KINGSTON, Jamaica, (JIS) – The government will be increasing budgetary spending by approximately $60 billion during the current 2022/23 fiscal year. The details are contained in the first supplementary estimates of expenditure, tabled by minister of finance and the public service, Dr Nigel Clarke, in the House of Representatives on Tuesday, November 8.

Parliament had previously approved a budget of $912 billion for the 2022/23 fiscal year. Dr Clarke explained that the Supplementary Budget reflects amounts provided to cushion the impact of the ongoing Ukraine-Russia conflict on vulnerable Jamaicans. The increase results in a proposed revised budget of $972.0 billion.

This includes expenditure of $2.2 billion under the Energy Co-Pay initiative.

The government contributed 20 percent of the Jamaica Public Service (JPS) bill for April to July of 2022, for all post-paid households that consumed 200 kilowatts of electricity or less, and $3,000 per month over the same period for prepaid residential customers.

Dr Clarke further cited the gas-relief grant to owners of contract carriage and route taxi vehicles amounting to $600 million and $200 million in loans accessible through microfinance institutions under an on-lending facility managed by the Development Bank of Jamaica (DBJ).

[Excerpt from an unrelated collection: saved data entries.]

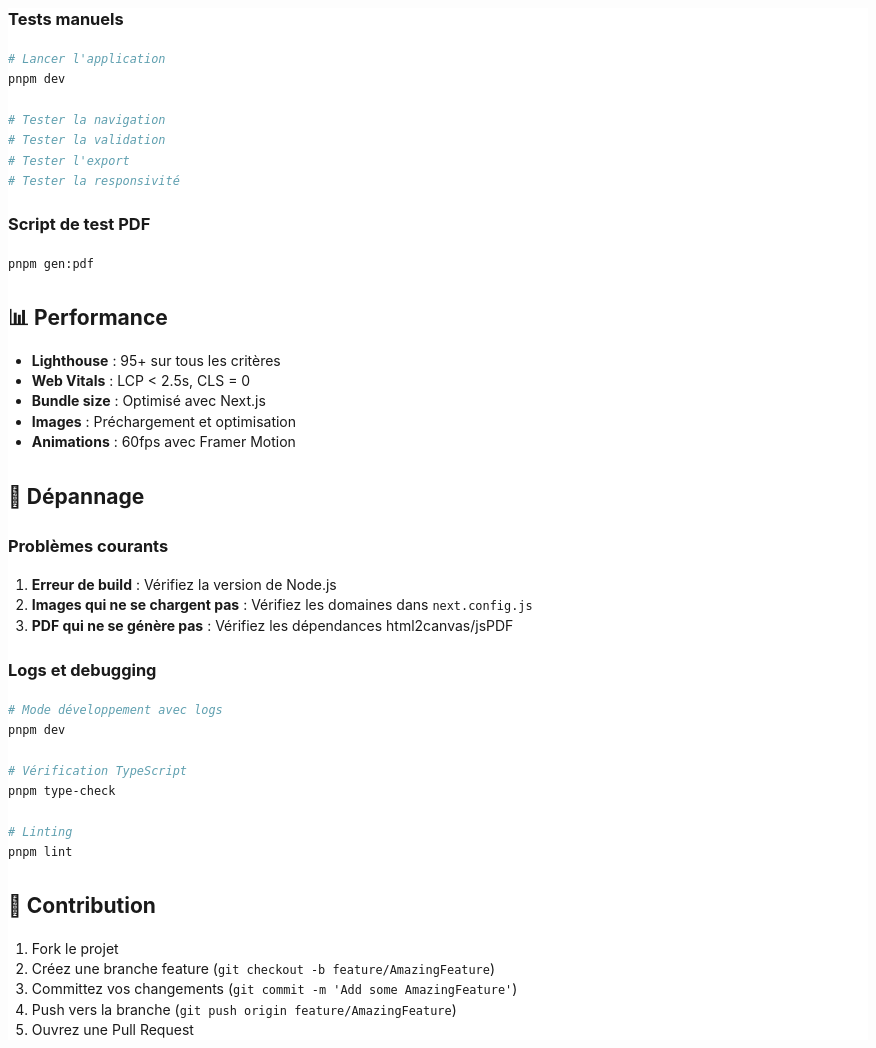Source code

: ### Tests manuels

```bash
# Lancer l'application
pnpm dev

# Tester la navigation
# Tester la validation
# Tester l'export
# Tester la responsivité
```

### Script de test PDF

```bash
pnpm gen:pdf
```

## 📊 Performance

- **Lighthouse** : 95+ sur tous les critères
- **Web Vitals** : LCP < 2.5s, CLS = 0
- **Bundle size** : Optimisé avec Next.js
- **Images** : Préchargement et optimisation
- **Animations** : 60fps avec Framer Motion

## 🐛 Dépannage

### Problèmes courants

1. **Erreur de build** : Vérifiez la version de Node.js
2. **Images qui ne se chargent pas** : Vérifiez les domaines dans `next.config.js`
3. **PDF qui ne se génère pas** : Vérifiez les dépendances html2canvas/jsPDF

### Logs et debugging

```bash
# Mode développement avec logs
pnpm dev

# Vérification TypeScript
pnpm type-check

# Linting
pnpm lint
```

## 🤝 Contribution

1. Fork le projet
2. Créez une branche feature (`git checkout -b feature/AmazingFeature`)
3. Committez vos changements (`git commit -m 'Add some AmazingFeature'`)
4. Push vers la branche (`git push origin feature/AmazingFeature`)
5. Ouvrez une Pull Request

Dr Clarke said disbursement under the gas relief and loan facility is ongoing.

He informed that subsequent to the approval of the 2022/23 Budget, additional measures were announced including back-to-school grants valued at $1.2 billion.

The supplementary estimates also include $21.1 billion for employees under the compensation review programme.

“This arises primarily from discussions with public-sector unions and staff associations in respect of the compensation restructuring programme for implementation during the fiscal year,” Dr Clarke told the House.

There are also increased allocations to ministries and entities. This includes $5.1 billion to the ministry of economic growth and job creation; $3.6 billion to the ministry of health and wellness to support the payment of arrears for goods and services and procurement of drugs and medical supplies; and $6 billion to the ministry of national security, with $1.5 billion for the Jamaica Defence Force (JDF), $3.3 billion for the Jamaica Constabulary Force (JCF), and $862 million for the Department of Correctional Services (DCS).

The Jamaica Urban Transit Company (JUTC) has been allocated $1.1 billion towards the company’s fuel cost and other operating expenses and the ministry of education and youth has received an allocation of $2.2 billion.

Meanwhile, the finance and the public service minister said that the $60 billion in additional expenditure will be financed primarily through an expected $65.5-billion increase in revenue flows.

At the end of September 2022, total revenues were $40.4 billion above budget, including $35 billion from tax revenue.

Dr Clarke said this improved performance has been factored into the current economic forecast, which now anticipates total revenue flows of $815.5 billion for the current 2022/23 fiscal year.